A monthly oil report by the International Energy Agency (IEA) predicted global demand will grow by 1.6m barrels per day (bpd) in 2017 and 1.4m bpd in 2018.
Global oil supply rose by 90,000 bpd in September to 97.5m bpd due to higher production from non-Opec countries. Opec output remained "virtually unchanged" last month, and the IEA said compliance with its supply cuts for the year to date was 86 per cent.
Output is 620,000 bpd higher than it was last year, and non-Opec supplies are expected to grow by 700,000 bpd this year, followed by a 1.5m bpd increase in 2018.
"Taking 2018 as a whole, oil demand and non-Opec production will grow by roughly the same volume and it is this current outlook that might act as the ceiling for aspirations of higher oil prices," the agency said.

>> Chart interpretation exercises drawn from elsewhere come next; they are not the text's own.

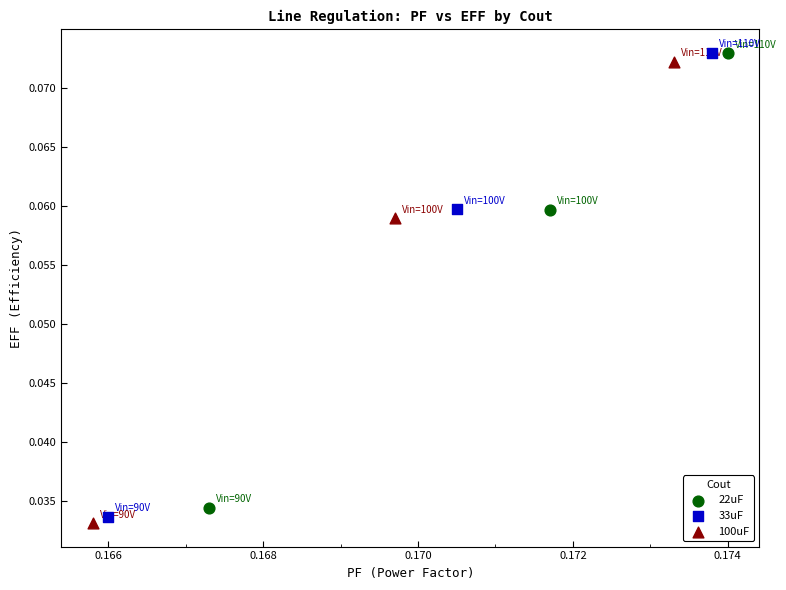

Which series has the widest spread of Y values?

33uF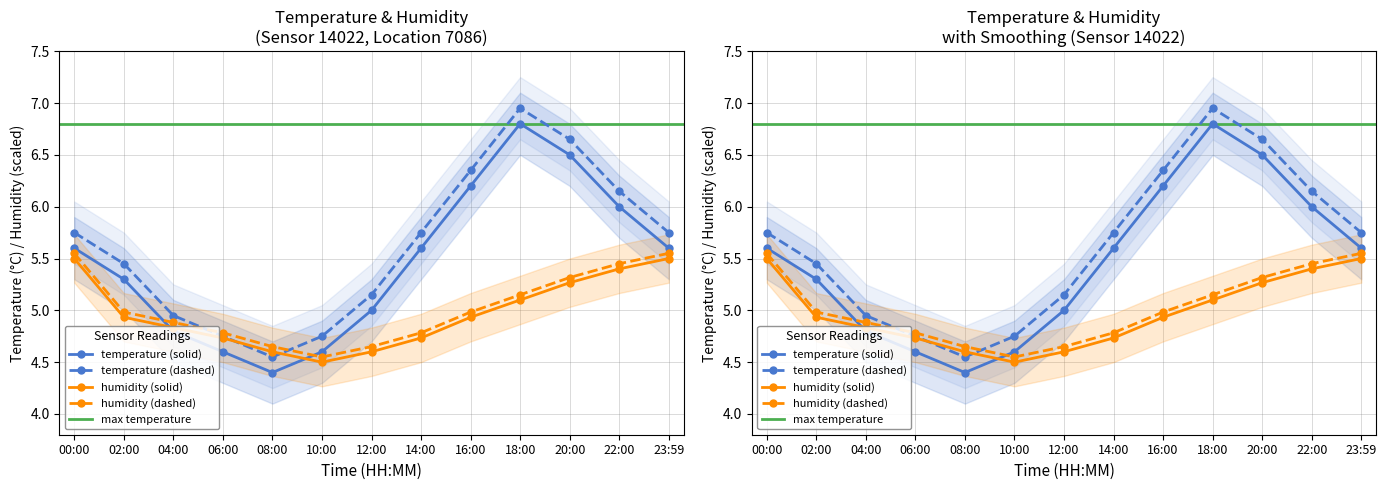

What is the spread (max minus min) of values at 16:00?

1.4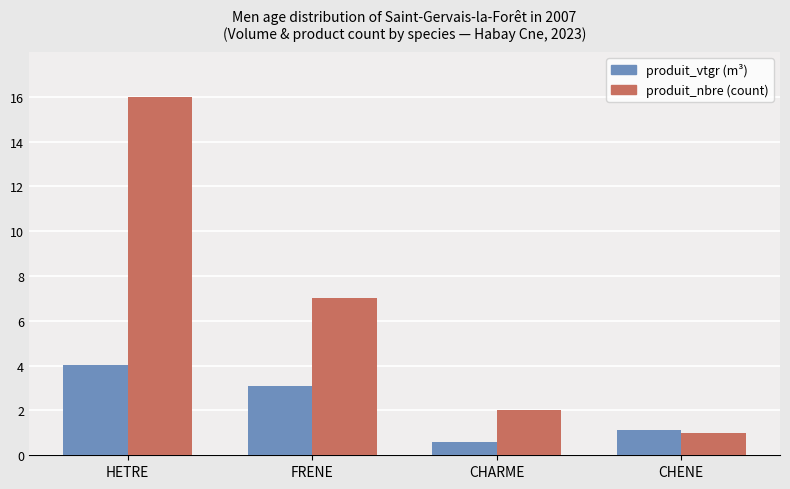

How many categories are shown in the chart?

4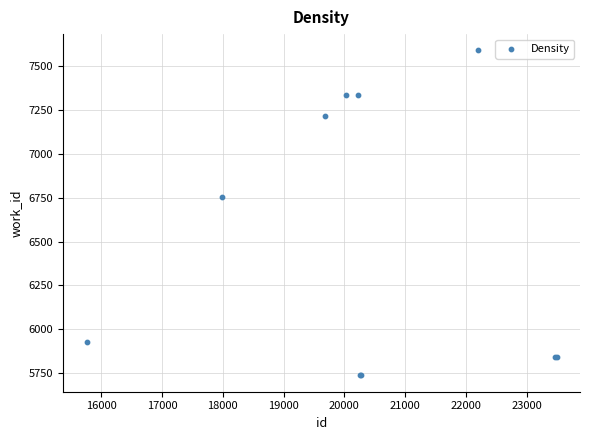

What Y value in the scatter plot is closest to 6663?

6752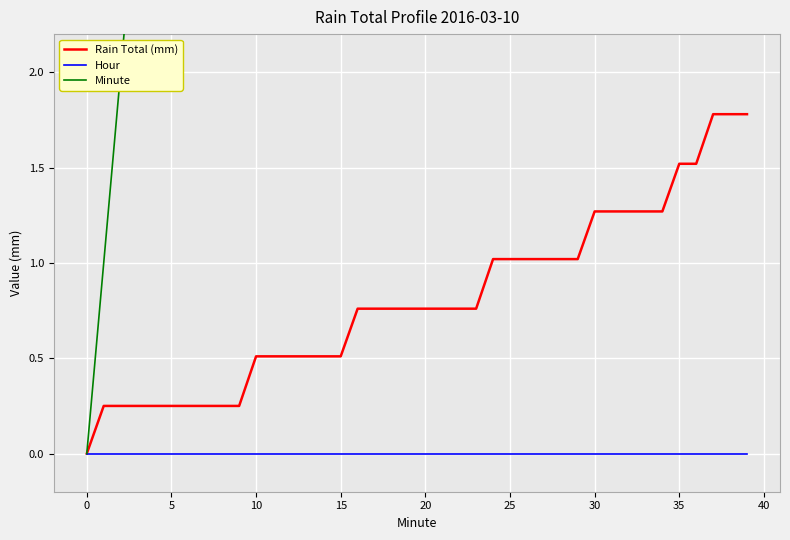

Is it true that Rain Total (mm) equals 1.0 at 24?

True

The Organisation for Economic Co-operation and Development's (OECD) commercial stocks fell 14.2m barrels in August to just over 3bn barrels, leaving the surplus 170m barrels over the five-year average, down from 318m barrels at the end of January.
"The next few weeks ahead of the producers' meeting in Vienna on 30 November will be crucial in shaping their decision on output. A lot has been achieved towards stabilising the market, but to build on this success in 2018 will require continued discipline," the IEA said.